If the salon doesn’t have a well-lit area, he recommends walking clients to stand near a big window or even just going outside. But whatever you do, don’t take the photo from the chair.
“If you take it from the salon chair, the lighting isn’t the best and there’s a lot going on in the background,” Kroninger says. “With professional cameras, we can knock the background out of focus. You can’t do that with your phone without using apps. Getting clients in front of a plain wall that’s not competing for attention is better.”
Kroninger also recommends giving video a try in front of a simple background with good lighting.

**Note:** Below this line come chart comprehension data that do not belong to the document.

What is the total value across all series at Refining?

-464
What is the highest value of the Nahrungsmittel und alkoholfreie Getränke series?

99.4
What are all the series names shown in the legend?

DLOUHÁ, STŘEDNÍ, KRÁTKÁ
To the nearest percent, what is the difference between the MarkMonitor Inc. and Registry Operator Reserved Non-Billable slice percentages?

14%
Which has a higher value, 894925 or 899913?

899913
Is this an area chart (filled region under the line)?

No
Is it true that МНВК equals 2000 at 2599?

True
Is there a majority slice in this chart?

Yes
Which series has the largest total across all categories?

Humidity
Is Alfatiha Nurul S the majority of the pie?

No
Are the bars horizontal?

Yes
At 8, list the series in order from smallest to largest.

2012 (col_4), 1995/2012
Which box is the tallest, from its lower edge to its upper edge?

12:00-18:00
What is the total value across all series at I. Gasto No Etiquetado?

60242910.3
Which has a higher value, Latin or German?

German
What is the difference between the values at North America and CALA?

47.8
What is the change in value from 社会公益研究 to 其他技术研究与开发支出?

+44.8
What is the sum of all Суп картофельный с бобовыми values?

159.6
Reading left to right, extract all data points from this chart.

“Video is a great opportunity to really show the client smiling, moving her hair and living in it,” he says.
“When an image starts moving, people pay more attention to it.”
However, avoid shooting video vertical. Kroninger says horizontal is the only way video should ever be taken.
KNOW YOUR PLATFORM
So you’ve got a great image or video, and the perfect caption to go with it. Now what? Which platform best suits your content?
Kroninger says you must first consider your audience. Knowing your salon’s client demographics will help guide you to the right platform.
“On Facebook, you can get interaction and conversation going,” he says. “Maybe you even post a video how-to of flat-ironing a client’s hair. People will be more likely to watch on Facebook.”
Kroninger has found people like to be helpful to others, so if you share something that’s helpful to them, they’re more likely to share it with friends. “If shareable matters to you, give a how-to. If you’re in the market of selling products, how-to videos of using products properly are perfect.”
He says Instagram is the go-to spot for shareable content that people can look at quickly, like, and share.
“Instagram is a great space for inspirational stories.”
“You might post a before-and-after with a quick three-sentence story about client. The audience can see the image, like the story and share.”
Kroninger also says to save the super technical posts for an industry audience—not your clientele.
“How you mixed color and other technical information is irrelevant to customers,” he says. “That would be like me posting a cool picture and explaining how I took it.”
While technical information is overwhelming, Kroninger says details like “Suzy came in and wanted to blow them away at her high school reunion, so we did this cut,” will get your audience to bite.
Clients aren’t in the salon every day, but Kroninger says you can still interact with them on a regular basis.
“Hairstylists want their clients to look good every day,” he says.
“Showing them how to style and take care of their hair via social media is telling them you care.”
But to be effective, you must remain consistent. “You have to post enough, but not too much, and never poor quality,” he says. Editor’s note- Facebook is a pay-to-play platform for businesses now. For your posts to be seen, they MUST be boosted. $5-10 each is a good budget. Read more on boosting here.
“Keep your brand identity and imagery, too. You must have separate personal and business accounts,” he adds.
He warns particularly against political posts on a business account. “You must be Switzerland—your business is neutral,” he says. “You can’t alienate your customers, regardless of your stance.”
Know what your audience is looking for and send out quality images and messages—no blurry photos or shaky videos allowed.
“Shaky video is impossible to watch,” he says. “Use a tripod if you want to do a video and can’t keep the phone steady.”
Finally, to make sure all your hard work translates into salon revenue—always post a link directly to where you want clients to go.
“If there’s a link to schedule a service immediately, you’ve just gotten your audience there with a click,” Kroninger says. “If you can’t easily direct people where to go monetize your post, it’s no good. You’re not on seven social media platforms just for fun.”